> **EXERCISES**:
A - Answer these questions from the check valve text, one line each:
(i) What is the gas flow passage portion 31a made of?
(ii) In the FIG. 7 example, how does the size of the other base sheet 32 compare with that of the one base sheet 31?
(iii) In FIG. 7D, which sheet of the sealing bag 1 has the bag vent hole 17?
B - Using the check valve text, explain why the other base sheet 32 is made shorter than the one base sheet 31 in the FIG. 1 example.
C - Decide whether each statement agrees with the check valve text. Answer yes or no, and quote the words that decide it.
(i) The downstream side sheet 31d is gastight.
(ii) The outlet 32b lies upstream of the downstream end 4a2 of the upstream valve body sheet 4a.
(iii) The outlet 32b and the bag vent hole 17 must be at the same position.

The present embodiment can also be practiced with the longitudinal direction seal 14 of the previous examples being provided.

Another embodiment shall now be described based on FIG. 7. In this example, a portion of the check valve V of FIG. 1 is changed and the changed portion shall mainly be described below with the portions not being described being the same as in the check valve V of FIG. 1.

In the present example, the one base sheet 31 is made of two types of sheets. In detail, of the one base sheet 31, a sheet 31a positioned at the upstream side is, as in the example of FIG. 1, the gas flow passage portion 31a and is made of the sheet of nonwoven fabric, etc., having gas permeability. Unlike the previous example, the downstream side sheet 31d is made of a gastight sheet 31d. End portions of the gas flow passage portion 31a and the gastight sheet 31d are adhered with the upstream end 4a1 of the upstream valve body sheet 4a at an adhered portion s1.

Although in the example of FIG. 1, the other base sheet 32 is made shorter than the one base sheet 31 to form an air passage, in the present example, the other base sheet 32 and the one base sheet 31 are made the same in size and whole perimeters thereof are adhered to form a whole perimeter adhered portion s3.

As in the example in FIG. 1, a sheet with gastightness is adopted as the other base sheet 32 and a slit or other outlet 32b of suitable shape is formed as the outlet at the downstream end side. The outlet 32b is disposed further downstream (to the right in the figure) than the downstream end 4a2 of the upstream valve body sheet 4a and the upstream end 4b1 of the downstream valve body sheet 4b.

As shown in FIG. 7D, the check valve V may be disposed inside of the sealing bag 1. This check valve V is disposed so as to cover, from an inner side, a bag vent hole 17 provided in the back bag sheet 12 of the sealing bag 1 and a whole perimeter thereof is adhered to the back bag sheet 12. The adhesion may be performed in common with the whole perimeter adhered portion s3 or be performed by sealing separately. Although the outlet 32b and the bag vent hole 17 are disposed at the same position in the figure, these may be disposed at different positions as long as these are within the range of the whole perimeter adhered portion s3.

> **DATA SHOWN**:
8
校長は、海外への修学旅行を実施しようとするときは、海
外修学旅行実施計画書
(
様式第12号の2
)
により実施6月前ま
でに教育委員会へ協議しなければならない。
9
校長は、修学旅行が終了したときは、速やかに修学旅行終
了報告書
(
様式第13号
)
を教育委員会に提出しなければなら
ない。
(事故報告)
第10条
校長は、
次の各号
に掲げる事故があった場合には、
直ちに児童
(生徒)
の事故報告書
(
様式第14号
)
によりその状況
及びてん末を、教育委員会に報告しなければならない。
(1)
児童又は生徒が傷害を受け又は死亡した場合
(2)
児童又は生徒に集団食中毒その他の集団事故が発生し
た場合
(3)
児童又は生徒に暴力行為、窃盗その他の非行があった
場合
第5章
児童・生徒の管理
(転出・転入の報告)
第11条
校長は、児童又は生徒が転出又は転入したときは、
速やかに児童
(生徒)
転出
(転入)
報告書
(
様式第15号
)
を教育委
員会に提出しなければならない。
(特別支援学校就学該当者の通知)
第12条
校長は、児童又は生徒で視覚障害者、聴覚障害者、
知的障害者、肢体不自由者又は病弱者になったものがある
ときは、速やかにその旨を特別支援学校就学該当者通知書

> **EXPECTED OUTPUTS**:
A -
(i) A sheet of nonwoven fabric, etc., having gas permeability.
(ii) They are the same size.
(iii) The back bag sheet 12.

B - In the FIG. 1 example, the other base sheet 32 is made shorter than the one base sheet 31 to form an air passage. In the FIG. 7 example, the two sheets are the same size, and their whole perimeters are adhered to form the whole perimeter adhered portion s3.

C -
(i) Yes: "the downstream side sheet 31d is made of a gastight sheet 31d"
(ii) No: "The outlet 32b is disposed further downstream (to the right in the figure) than the downstream end 4a2 of the upstream valve body sheet 4a"
(iii) No: "these may be disposed at different positions as long as these are within the range of the whole perimeter adhered portion s3"